__Questões de estudo__:
1/ No trecho sobre bloqueio hormonal, quem realizou o estudo que avaliou a massa muscular de mulheres transgênero após um ano de tratamento?
2/ Edite o trecho sobre bloqueio hormonal, reescrevendo tudo desde "A baixa de hormônios" até "um nível feminino." e substituindo "massa muscular" por "musculatura".

__Trecho do texto__:
-.-.-
A baixa de hormônios androgênicos é realizada com bloqueadores hormonais – os mesmos bloqueadores utilizados em pacientes com câncer de próstata. Embora estes pacientes sofram diversos efeitos colaterais pelo bloqueio androgênico, em hipótese alguma serão comparáveis fisicamente a mulheres. Um interessante estudo que dá luz a esta questão foi realizado por Goren e Bunck, que avaliaram a massa muscular em transgêneros mulheres após um ano do uso de tratamento hormonal bloqueador, comparando-a com a de homens transgêneros que não fizeram uso de hormônios masculinos. O resultado foi que a massa muscular delas era maior que a dos transgêneros homens (nascidos mulheres). Isso mostra que, embora haja queda da massa muscular, ela jamais ocorrerá a ponto de transformá-la em um nível feminino.
-.-.-
__Dados fornecidos__:
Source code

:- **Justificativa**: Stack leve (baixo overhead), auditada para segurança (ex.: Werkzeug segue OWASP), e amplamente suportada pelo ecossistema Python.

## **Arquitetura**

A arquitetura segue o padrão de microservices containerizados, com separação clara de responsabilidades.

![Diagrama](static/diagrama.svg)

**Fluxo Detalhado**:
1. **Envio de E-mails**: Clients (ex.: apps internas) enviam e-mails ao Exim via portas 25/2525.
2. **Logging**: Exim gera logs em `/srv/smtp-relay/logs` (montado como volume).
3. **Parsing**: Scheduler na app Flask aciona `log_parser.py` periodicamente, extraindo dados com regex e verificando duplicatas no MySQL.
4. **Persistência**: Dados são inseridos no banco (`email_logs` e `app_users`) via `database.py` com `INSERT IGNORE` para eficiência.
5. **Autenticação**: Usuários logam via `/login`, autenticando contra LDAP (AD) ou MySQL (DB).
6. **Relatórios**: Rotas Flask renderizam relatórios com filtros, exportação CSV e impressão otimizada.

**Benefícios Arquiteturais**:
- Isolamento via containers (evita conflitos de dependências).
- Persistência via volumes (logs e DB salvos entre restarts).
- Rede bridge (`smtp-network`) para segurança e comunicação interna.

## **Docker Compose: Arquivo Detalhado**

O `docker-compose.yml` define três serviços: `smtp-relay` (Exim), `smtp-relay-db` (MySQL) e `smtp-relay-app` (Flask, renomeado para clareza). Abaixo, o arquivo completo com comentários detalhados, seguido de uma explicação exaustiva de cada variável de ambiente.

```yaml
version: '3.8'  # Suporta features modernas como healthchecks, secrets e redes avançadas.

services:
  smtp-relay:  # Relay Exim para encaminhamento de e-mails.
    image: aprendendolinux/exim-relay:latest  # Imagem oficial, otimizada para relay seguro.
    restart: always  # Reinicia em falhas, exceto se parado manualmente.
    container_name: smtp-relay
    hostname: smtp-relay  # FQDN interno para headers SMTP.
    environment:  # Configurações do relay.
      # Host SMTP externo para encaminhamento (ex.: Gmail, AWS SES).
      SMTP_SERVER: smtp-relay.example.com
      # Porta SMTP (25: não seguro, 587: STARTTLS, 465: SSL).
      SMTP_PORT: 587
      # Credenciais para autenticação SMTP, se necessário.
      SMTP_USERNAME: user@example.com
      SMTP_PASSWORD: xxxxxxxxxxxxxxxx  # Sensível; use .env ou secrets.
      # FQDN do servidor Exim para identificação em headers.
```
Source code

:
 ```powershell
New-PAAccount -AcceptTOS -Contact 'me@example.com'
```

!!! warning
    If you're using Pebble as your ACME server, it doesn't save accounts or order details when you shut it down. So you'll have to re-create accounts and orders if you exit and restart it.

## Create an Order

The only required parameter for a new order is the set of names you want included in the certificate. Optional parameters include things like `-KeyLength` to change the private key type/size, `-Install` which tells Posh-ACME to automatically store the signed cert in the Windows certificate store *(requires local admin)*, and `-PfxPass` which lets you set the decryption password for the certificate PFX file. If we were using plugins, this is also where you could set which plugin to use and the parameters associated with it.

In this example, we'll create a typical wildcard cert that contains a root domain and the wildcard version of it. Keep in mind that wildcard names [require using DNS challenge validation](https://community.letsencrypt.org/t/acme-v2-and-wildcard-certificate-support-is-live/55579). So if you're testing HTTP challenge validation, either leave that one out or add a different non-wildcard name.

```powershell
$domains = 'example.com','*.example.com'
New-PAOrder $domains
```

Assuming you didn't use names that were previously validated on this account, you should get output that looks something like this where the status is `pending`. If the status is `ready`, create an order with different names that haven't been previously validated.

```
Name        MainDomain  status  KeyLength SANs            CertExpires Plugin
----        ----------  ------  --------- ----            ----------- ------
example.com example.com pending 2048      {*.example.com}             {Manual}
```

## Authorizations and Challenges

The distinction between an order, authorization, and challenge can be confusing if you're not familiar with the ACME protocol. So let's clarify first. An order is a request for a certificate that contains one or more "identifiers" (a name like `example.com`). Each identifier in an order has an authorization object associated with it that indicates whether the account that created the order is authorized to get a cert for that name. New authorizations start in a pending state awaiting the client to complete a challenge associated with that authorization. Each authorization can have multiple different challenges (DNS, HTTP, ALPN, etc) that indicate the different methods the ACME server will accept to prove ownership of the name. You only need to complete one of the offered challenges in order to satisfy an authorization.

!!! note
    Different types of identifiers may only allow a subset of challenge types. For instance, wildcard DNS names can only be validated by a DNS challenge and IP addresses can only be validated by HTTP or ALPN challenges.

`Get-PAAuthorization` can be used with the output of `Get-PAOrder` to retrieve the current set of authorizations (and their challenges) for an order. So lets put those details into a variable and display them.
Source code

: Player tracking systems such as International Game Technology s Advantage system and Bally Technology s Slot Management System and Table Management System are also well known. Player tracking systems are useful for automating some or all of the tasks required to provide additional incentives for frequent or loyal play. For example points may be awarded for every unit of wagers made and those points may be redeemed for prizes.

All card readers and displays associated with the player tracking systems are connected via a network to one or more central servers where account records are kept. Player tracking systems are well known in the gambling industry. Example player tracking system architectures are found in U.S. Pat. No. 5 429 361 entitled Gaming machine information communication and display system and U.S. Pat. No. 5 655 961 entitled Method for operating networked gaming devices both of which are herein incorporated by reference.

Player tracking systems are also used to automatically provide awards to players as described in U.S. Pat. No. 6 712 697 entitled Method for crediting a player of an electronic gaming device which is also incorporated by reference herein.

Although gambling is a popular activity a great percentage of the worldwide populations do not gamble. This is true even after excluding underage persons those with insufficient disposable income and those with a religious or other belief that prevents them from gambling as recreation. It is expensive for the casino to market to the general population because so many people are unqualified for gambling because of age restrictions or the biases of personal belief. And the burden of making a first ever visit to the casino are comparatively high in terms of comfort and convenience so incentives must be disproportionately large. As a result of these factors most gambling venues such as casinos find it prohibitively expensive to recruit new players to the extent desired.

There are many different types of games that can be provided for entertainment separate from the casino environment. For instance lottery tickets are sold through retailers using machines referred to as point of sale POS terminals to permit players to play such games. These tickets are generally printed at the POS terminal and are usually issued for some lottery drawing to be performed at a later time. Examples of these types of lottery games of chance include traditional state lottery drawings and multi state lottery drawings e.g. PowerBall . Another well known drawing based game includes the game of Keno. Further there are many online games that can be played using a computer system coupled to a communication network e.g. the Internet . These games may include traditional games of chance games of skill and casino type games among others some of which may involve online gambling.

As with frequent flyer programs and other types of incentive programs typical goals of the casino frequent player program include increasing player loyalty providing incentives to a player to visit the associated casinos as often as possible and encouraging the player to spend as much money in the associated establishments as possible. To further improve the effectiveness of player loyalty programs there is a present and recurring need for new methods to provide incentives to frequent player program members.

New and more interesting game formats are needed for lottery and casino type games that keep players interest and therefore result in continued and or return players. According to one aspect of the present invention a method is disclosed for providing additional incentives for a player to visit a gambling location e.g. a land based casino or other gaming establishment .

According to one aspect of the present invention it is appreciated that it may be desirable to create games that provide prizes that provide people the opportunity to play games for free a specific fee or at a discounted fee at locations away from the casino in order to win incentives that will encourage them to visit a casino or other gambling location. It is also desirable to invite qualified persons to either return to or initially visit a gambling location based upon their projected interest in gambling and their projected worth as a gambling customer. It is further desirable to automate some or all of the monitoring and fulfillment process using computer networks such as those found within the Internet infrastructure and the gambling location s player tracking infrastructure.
-.-.-
__Resultados por tarefa__:
1/ Goren e Bunck.

2/
A baixa de hormônios androgênicos é realizada com bloqueadores hormonais – os mesmos bloqueadores utilizados em pacientes com câncer de próstata. Embora estes pacientes sofram diversos efeitos colaterais pelo bloqueio androgênico, em hipótese alguma serão comparáveis fisicamente a mulheres. Um interessante estudo que dá luz a esta questão foi realizado por Goren e Bunck, que avaliaram a musculatura em transgêneros mulheres após um ano do uso de tratamento hormonal bloqueador, comparando-a com a de homens transgêneros que não fizeram uso de hormônios masculinos. O resultado foi que a musculatura delas era maior que a dos transgêneros homens (nascidos mulheres). Isso mostra que, embora haja queda da musculatura, ela jamais ocorrerá a ponto de transformá-la em um nível feminino.